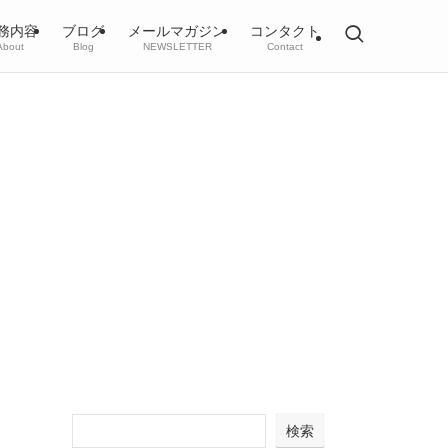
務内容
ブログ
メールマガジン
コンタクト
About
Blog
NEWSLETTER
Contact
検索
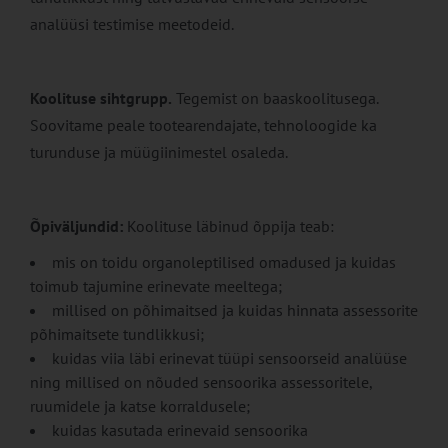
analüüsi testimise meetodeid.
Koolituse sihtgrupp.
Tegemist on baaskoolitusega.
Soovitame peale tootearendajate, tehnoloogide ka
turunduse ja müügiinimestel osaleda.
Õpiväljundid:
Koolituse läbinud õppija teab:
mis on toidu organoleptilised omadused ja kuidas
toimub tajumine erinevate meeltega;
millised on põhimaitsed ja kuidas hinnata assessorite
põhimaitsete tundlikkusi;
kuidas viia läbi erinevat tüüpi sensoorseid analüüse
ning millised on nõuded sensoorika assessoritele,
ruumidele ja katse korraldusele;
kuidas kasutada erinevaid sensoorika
...
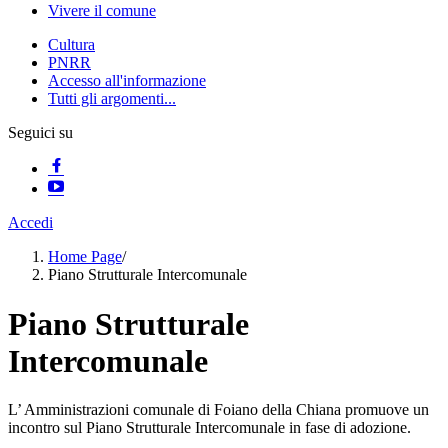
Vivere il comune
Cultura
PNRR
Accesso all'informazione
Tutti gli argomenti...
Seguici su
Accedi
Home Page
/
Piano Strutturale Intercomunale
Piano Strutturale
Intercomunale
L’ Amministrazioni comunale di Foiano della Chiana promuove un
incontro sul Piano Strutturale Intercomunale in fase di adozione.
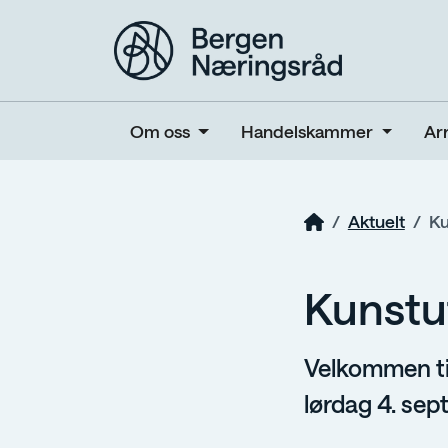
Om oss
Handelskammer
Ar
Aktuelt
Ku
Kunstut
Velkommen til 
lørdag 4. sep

JOB ▸ Copy out, from the material above, each line in which the string "Intercomunale" is found.

RESULT FOR THIS TASK ▸
Piano Strutturale Intercomunale
Intercomunale
incontro sul Piano Strutturale Intercomunale in fase di adozione.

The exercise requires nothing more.